West Lancashire MP Rosie Cooper has committed to protect bees in the UK, speaking out against proposed plans to temporarily lift a ban on bee-harming pesticides.
MP Rosie made the declaration as government ministers look at requests to let dangerous pesticides – known as neonicotinoids – back into UK soil this autumn, despite clear evidence about how much damage they do to our bees.
Recent figures show that bees contribute £651 million to the UK economy each year – up 51% since 2007. For instance 85% of the UK’s apple crops and 45% of our strawberry crop relies on bees to grow.
Over 380,000 38 Degrees members signed a petition urging MPs to keep the pesticides off British fields. Thousands of emails were sent to MPs across the country by their constituents, asking them to speak to Environment Minister Liz Truss, urging her to keep the ban.
The ban was voted for by European governments in 2013 after numerous scientific studies found that certain pesticides were particularly harmful to bees.
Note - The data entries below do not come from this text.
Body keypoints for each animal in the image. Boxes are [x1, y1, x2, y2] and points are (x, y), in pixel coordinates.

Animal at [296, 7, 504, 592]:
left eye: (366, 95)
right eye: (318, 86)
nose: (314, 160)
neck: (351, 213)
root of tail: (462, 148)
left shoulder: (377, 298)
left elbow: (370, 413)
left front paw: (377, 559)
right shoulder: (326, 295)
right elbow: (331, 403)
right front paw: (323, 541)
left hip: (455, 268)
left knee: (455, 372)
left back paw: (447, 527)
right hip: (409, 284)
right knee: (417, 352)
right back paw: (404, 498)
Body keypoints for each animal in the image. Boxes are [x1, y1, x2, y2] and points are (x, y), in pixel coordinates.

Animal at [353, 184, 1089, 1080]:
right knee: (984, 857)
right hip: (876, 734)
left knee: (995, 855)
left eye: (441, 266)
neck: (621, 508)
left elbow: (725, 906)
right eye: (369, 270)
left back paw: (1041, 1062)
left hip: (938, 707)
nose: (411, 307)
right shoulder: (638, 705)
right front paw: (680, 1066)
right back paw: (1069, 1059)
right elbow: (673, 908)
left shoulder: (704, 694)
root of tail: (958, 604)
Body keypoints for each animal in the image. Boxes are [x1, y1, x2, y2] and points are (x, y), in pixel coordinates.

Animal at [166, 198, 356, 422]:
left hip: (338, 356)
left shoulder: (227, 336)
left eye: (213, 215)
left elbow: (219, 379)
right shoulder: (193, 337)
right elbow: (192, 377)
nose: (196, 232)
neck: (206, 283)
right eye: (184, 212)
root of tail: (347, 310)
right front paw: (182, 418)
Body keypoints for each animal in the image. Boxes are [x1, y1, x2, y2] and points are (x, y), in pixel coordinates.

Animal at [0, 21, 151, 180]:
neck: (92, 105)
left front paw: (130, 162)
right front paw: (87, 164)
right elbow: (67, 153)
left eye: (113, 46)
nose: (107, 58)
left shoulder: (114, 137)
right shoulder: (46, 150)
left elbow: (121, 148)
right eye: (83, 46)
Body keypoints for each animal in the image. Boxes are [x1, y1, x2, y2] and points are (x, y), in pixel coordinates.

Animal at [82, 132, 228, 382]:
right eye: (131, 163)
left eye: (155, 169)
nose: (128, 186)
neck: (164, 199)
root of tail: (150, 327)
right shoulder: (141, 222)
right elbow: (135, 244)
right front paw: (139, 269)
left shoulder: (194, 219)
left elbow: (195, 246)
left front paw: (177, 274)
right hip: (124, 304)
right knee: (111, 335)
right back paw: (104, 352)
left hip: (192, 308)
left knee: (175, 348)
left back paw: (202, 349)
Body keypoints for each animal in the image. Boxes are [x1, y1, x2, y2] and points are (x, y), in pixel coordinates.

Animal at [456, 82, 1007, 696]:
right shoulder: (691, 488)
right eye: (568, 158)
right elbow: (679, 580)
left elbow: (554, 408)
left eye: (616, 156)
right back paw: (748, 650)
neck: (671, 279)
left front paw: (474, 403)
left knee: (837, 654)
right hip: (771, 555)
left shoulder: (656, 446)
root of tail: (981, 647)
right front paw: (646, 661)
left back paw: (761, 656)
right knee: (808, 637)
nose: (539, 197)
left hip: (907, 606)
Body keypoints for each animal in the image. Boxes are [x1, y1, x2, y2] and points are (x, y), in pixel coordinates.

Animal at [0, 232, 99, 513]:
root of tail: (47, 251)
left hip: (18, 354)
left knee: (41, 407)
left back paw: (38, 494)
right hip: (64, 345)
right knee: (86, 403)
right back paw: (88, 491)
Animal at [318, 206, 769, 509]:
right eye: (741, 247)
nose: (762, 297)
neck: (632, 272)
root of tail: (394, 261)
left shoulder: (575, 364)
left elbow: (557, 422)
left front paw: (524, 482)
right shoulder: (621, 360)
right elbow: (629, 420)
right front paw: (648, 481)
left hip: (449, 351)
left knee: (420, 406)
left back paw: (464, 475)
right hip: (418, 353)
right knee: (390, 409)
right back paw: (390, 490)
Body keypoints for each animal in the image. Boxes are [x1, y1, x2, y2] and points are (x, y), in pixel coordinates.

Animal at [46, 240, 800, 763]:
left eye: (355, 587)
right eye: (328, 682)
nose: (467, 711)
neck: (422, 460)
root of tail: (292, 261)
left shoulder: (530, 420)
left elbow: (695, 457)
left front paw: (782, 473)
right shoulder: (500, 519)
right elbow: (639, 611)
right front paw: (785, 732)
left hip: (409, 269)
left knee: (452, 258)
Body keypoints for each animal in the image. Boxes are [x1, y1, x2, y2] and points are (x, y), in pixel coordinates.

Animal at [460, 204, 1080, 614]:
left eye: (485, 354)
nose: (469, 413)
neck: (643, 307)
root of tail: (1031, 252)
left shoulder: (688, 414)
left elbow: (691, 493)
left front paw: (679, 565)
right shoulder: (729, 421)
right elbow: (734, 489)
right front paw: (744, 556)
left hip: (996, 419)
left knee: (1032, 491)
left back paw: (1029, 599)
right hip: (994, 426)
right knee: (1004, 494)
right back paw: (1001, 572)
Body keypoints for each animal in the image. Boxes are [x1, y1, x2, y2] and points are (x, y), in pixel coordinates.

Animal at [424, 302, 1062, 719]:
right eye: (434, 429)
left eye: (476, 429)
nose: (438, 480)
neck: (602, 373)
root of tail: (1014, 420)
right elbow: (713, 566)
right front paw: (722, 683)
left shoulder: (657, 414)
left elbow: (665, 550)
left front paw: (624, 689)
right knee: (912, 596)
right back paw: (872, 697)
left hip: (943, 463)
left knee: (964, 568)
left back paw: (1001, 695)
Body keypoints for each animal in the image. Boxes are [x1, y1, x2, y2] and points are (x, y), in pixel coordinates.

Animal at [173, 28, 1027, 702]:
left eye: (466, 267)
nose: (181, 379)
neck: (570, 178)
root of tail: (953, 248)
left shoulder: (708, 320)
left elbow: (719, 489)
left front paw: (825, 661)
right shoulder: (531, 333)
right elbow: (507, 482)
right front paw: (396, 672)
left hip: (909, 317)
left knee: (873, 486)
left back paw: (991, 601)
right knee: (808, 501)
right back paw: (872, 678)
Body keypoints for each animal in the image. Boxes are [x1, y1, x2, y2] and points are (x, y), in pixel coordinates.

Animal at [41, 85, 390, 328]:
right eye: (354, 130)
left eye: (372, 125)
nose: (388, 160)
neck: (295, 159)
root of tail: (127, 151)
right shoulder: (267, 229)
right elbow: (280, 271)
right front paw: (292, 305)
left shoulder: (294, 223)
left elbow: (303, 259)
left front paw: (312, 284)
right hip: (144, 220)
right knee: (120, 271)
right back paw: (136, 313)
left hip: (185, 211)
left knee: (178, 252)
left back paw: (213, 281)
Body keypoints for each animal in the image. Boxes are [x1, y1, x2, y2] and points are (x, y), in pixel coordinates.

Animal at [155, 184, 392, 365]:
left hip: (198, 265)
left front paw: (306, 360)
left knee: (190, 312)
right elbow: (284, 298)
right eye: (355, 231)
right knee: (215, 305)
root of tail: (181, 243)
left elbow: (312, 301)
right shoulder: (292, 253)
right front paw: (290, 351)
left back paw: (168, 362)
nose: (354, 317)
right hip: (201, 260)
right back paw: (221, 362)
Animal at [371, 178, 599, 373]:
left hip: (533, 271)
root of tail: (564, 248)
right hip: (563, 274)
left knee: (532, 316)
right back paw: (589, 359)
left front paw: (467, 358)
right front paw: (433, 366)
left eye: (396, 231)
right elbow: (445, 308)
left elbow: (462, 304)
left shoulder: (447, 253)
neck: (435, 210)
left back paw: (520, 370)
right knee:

Since then even more studies have supported the need for this ban.
Rosie Cooper MP says:
“I’m committed to doing all I can as an MP to protect bees in the UK – and speaking up to make sure this ban on bee-harming pesticides is kept in place.
“This is an issue that lots of us in West Lancashire care about – so the government needs to keep the ban in place – and deny emergency authorisation for these pesticides this autumn.”
38 Degrees campaigner Megan Bentall said:
“It’s good to see so many MPs commit to keeping the ban in place.
“Hundreds of thousands of us are asking why the government is even considering allowing harmful pesticides back on British fields. We’re calling for Environment Minister Liz Truss and the government to keep the ban on bee-killing pesticides, with no exceptions.”
Friends of the Earth Bees Campaigner Dave Timms said:
“Bees are crucial for our food and farming. The scientific evidence is growing all the time about the need to protect our much loved bees from these dangerous pesticides. It’s vital the Government keeps them out of our fields and gardens for good.”